Condition Issues Stack Up: Iron Gall Ink in the First APS Roll Book of Members
Two previous blog posts by Anisha Gupta and myself shared the problems with iron gall ink, which was used for almost all the manuscripts in the Western world from around 400 CE to the late nineteenth century. While the ink can be dark and permanent, it is also acidic and attacks paper at the molecular level. If it contains excess iron, it can also catalyze oxidation of the paper under and adjacent to the ink. Symptoms of this deterioration include brown haloes around the ink, splits within the inked areas, and eventually the dropout and loss of the inked parts of the paper.
In preparation for the 2023 APS Museum exhibition on women in science, I recently examined the American Philosophical Society’s first roll book of Members, which provides an excellent example of the hazards of iron gall ink. While the roll book lists APS Members from Benjamin Franklin, who established the first version of the Society in 1743, to Clarence H. Clark, who was inducted in 1889, it was actually begun in 1837. Calligrapher William Fite assembled 93 leaves of beautiful, thick handmade wove paper bearing the watermark of the J. Robeson paper mill in Philadelphia. He then inscribed a title page, the Laws of the American Philosophical Society, and a list of all the APS Members admitted up to that date. He ruled each of the 136 pages for listing Members’ names with a frame made from double inked lines—one outer, thicker line and one inner, thinner line—making for a dramatic formal presentation.

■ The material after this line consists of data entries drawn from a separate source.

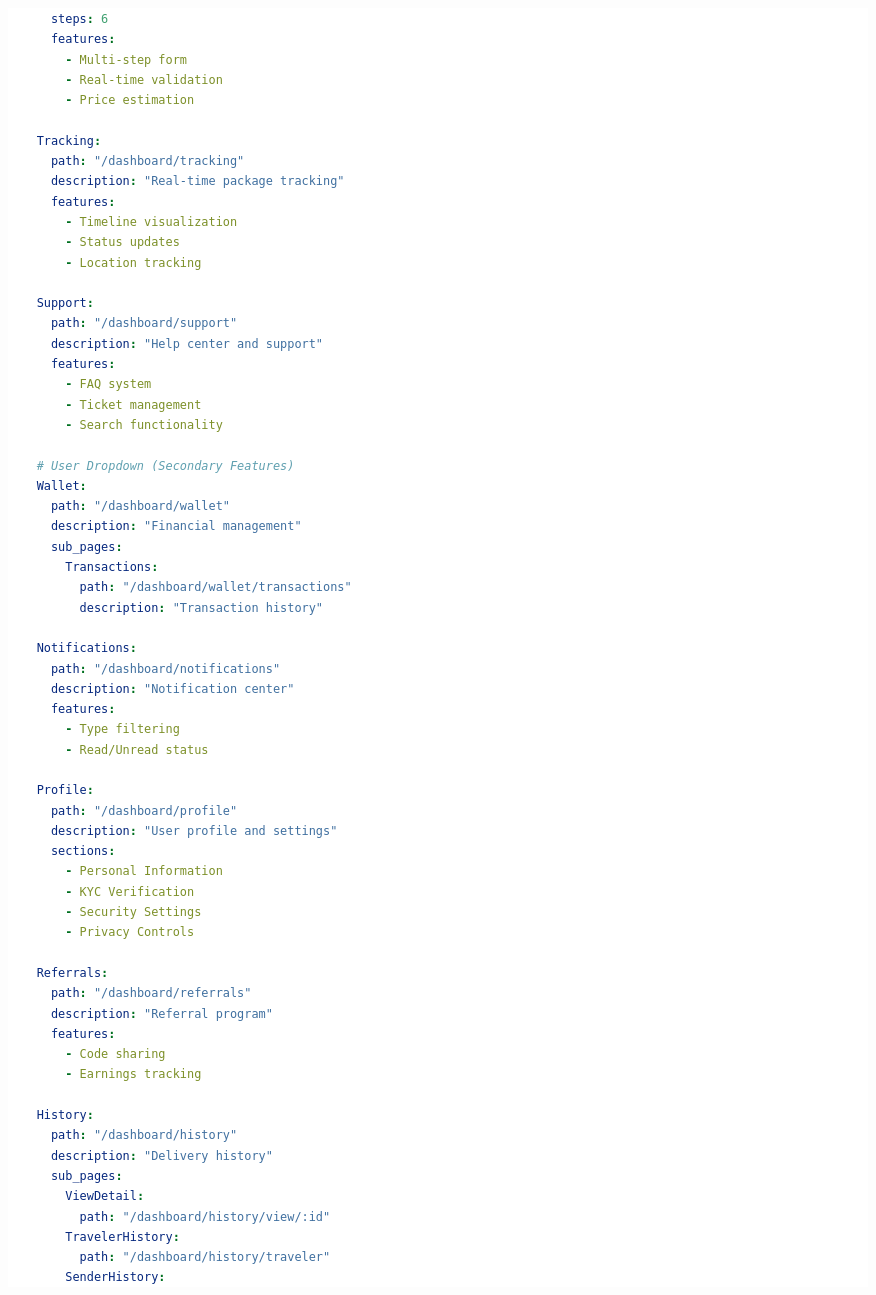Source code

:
 ```yaml
      steps: 6
      features:
        - Multi-step form
        - Real-time validation
        - Price estimation
    
    Tracking:
      path: "/dashboard/tracking"
      description: "Real-time package tracking"
      features:
        - Timeline visualization
        - Status updates
        - Location tracking
    
    Support:
      path: "/dashboard/support"
      description: "Help center and support"
      features:
        - FAQ system
        - Ticket management
        - Search functionality
    
    # User Dropdown (Secondary Features)
    Wallet:
      path: "/dashboard/wallet"
      description: "Financial management"
      sub_pages:
        Transactions:
          path: "/dashboard/wallet/transactions"
          description: "Transaction history"
    
    Notifications:
      path: "/dashboard/notifications"
      description: "Notification center"
      features:
        - Type filtering
        - Read/Unread status
    
    Profile:
      path: "/dashboard/profile"
      description: "User profile and settings"
      sections:
        - Personal Information
        - KYC Verification
        - Security Settings
        - Privacy Controls
    
    Referrals:
      path: "/dashboard/referrals"
      description: "Referral program"
      features:
        - Code sharing
        - Earnings tracking
    
    History:
      path: "/dashboard/history"
      description: "Delivery history"
      sub_pages:
        ViewDetail:
          path: "/dashboard/history/view/:id"
        TravelerHistory:
          path: "/dashboard/history/traveler"
        SenderHistory:
```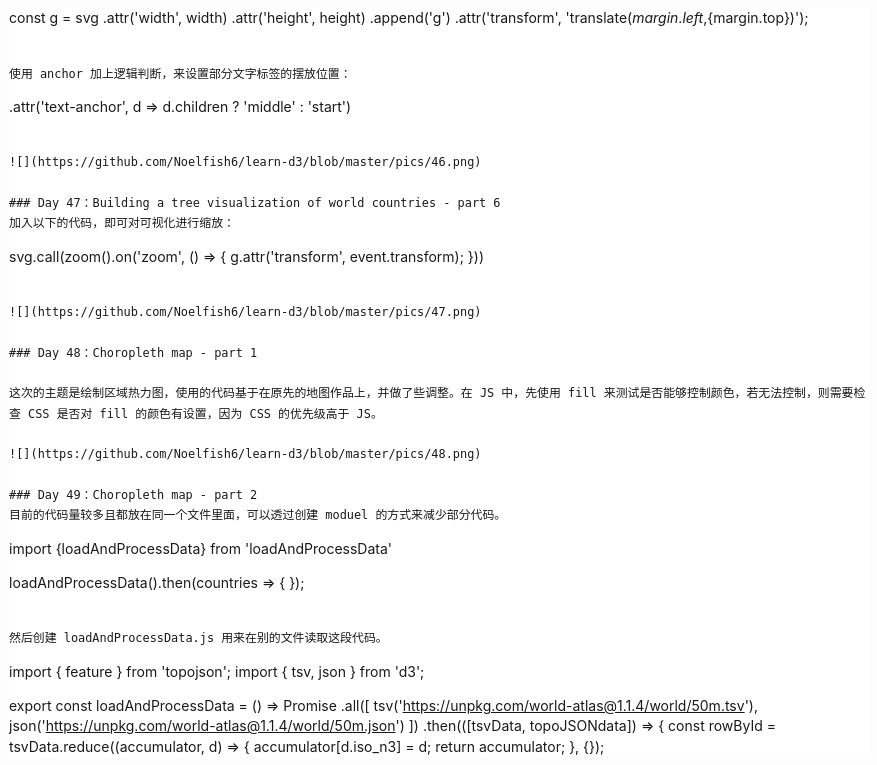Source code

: const g = svg
    .attr('width', width)
    .attr('height', height)
    .append('g')
    .attr('transform', 'translate(${margin.left},${margin.top})');
```

使用 anchor 加上逻辑判断，来设置部分文字标签的摆放位置：

```
.attr('text-anchor', d => d.children ? 'middle' : 'start')
```

![](https://github.com/Noelfish6/learn-d3/blob/master/pics/46.png)

### Day 47：Building a tree visualization of world countries - part 6
加入以下的代码，即可对可视化进行缩放：

```
svg.call(zoom().on('zoom', () => {
	g.attr('transform', event.transform);
}))
```

![](https://github.com/Noelfish6/learn-d3/blob/master/pics/47.png)

### Day 48：Choropleth map - part 1

这次的主题是绘制区域热力图，使用的代码基于在原先的地图作品上，并做了些调整。在 JS 中，先使用 fill 来测试是否能够控制颜色，若无法控制，则需要检查 CSS 是否对 fill 的颜色有设置，因为 CSS 的优先级高于 JS。

![](https://github.com/Noelfish6/learn-d3/blob/master/pics/48.png)

### Day 49：Choropleth map - part 2
目前的代码量较多且都放在同一个文件里面，可以透过创建 moduel 的方式来减少部分代码。

```
import {loadAndProcessData} from 'loadAndProcessData'

loadAndProcessData().then(countries => {
});

```

然后创建 loadAndProcessData.js 用来在别的文件读取这段代码。

```
import { feature } from 'topojson';
import { tsv, json } from 'd3';

export const loadAndProcessData = () => 
  Promise
		.all([
      tsv('https://unpkg.com/world-atlas@1.1.4/world/50m.tsv'),
      json('https://unpkg.com/world-atlas@1.1.4/world/50m.json')
    ])
	.then(([tsvData, topoJSONdata]) => {
    const rowById = tsvData.reduce((accumulator, d) => {
      accumulator[d.iso_n3] = d;
      return accumulator;
    }, {});
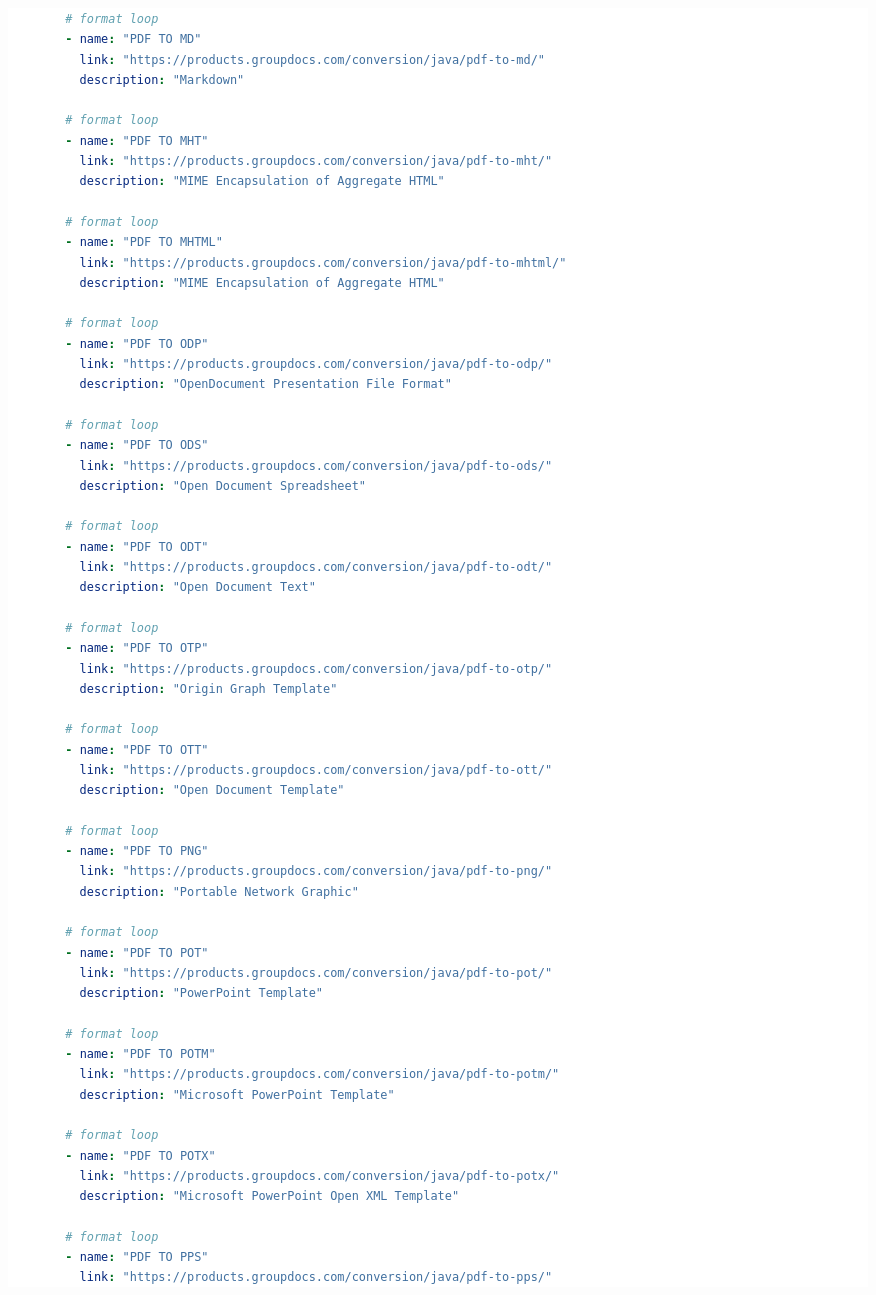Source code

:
 ```yaml
        # format loop
        - name: "PDF TO MD"
          link: "https://products.groupdocs.com/conversion/java/pdf-to-md/"
          description: "Markdown"

        # format loop
        - name: "PDF TO MHT"
          link: "https://products.groupdocs.com/conversion/java/pdf-to-mht/"
          description: "MIME Encapsulation of Aggregate HTML"

        # format loop
        - name: "PDF TO MHTML"
          link: "https://products.groupdocs.com/conversion/java/pdf-to-mhtml/"
          description: "MIME Encapsulation of Aggregate HTML"

        # format loop
        - name: "PDF TO ODP"
          link: "https://products.groupdocs.com/conversion/java/pdf-to-odp/"
          description: "OpenDocument Presentation File Format"

        # format loop
        - name: "PDF TO ODS"
          link: "https://products.groupdocs.com/conversion/java/pdf-to-ods/"
          description: "Open Document Spreadsheet"

        # format loop
        - name: "PDF TO ODT"
          link: "https://products.groupdocs.com/conversion/java/pdf-to-odt/"
          description: "Open Document Text"

        # format loop
        - name: "PDF TO OTP"
          link: "https://products.groupdocs.com/conversion/java/pdf-to-otp/"
          description: "Origin Graph Template"

        # format loop
        - name: "PDF TO OTT"
          link: "https://products.groupdocs.com/conversion/java/pdf-to-ott/"
          description: "Open Document Template"

        # format loop
        - name: "PDF TO PNG"
          link: "https://products.groupdocs.com/conversion/java/pdf-to-png/"
          description: "Portable Network Graphic"

        # format loop
        - name: "PDF TO POT"
          link: "https://products.groupdocs.com/conversion/java/pdf-to-pot/"
          description: "PowerPoint Template"

        # format loop
        - name: "PDF TO POTM"
          link: "https://products.groupdocs.com/conversion/java/pdf-to-potm/"
          description: "Microsoft PowerPoint Template"

        # format loop
        - name: "PDF TO POTX"
          link: "https://products.groupdocs.com/conversion/java/pdf-to-potx/"
          description: "Microsoft PowerPoint Open XML Template"

        # format loop
        - name: "PDF TO PPS"
          link: "https://products.groupdocs.com/conversion/java/pdf-to-pps/"
```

Once Fite had finished his work, a binder took the inscribed leaves and bound them into an ornate green leather binding with gold tooling all over. To keep the leaves together, he adhered a stub of heavy paper to the spine side of each leaf, and then whip-stitched the leaves together through the stubs. This means that the book does not open very flat, and the leaves must flex dramatically about an inch from the gutter—exactly where Fite inscribed his thicker vertical ruled line. When I opened the book for the first time, I was in for a surprise. More than a third of the ruled leaves have split along that vertical rule.
To see what role the chemistry of the ink might have played in this damage, I tested the ruled lines with a strip of bathophenanthroline-impregnated paper. Bathophenanthroline is a non-bleeding dye that turns bright pink when it is dampened and placed in contact with material containing free iron(II) ions. Often it takes a few minutes for the pink coloration to turn up and reveal a positive result, but in the case of the roll book, the test strip turned instantly magenta when I pressed it to the inked lines. Fite’s iron gall ink is extremely reactive! Still, I’m not sure it would have cracked through the paper as it has without the additional mechanical stresses caused by the binding. The other ruled lines are intact and show no signs of weakness.
At first I was sure I would have to disbind the volume and add additional paper to the spine edge of each leaf, which would move the point of flexion away from the ruled lines and into the gutters of the pages. This would deprive the volume of its historical binding, however. I was delighted to discover that most leaves could be successfully mended with Asian paper that had been pre-coated with adhesive and then allowed to dry. Re-moistening the adhesive with purified water makes it tacky again, but less wet than freshly applied paste. This is important when mending iron gall ink, as the free iron ions that make the ink so reactive also bleed into the surrounding paper when it’s wet, blurring crisp ink lines and spreading out the area of deterioration. If treatment progresses as planned, the book can be exhibited in its original binding and original format, with the names of four women scientists inducted in 1869 and 1870—Maria Mitchell (astronomer), Mary Sommerville (astronomer and mathematician), Elizabeth Cary Agassiz (natural sciences), and Emma Seiler (anatomist of the larynx)—prominently displayed.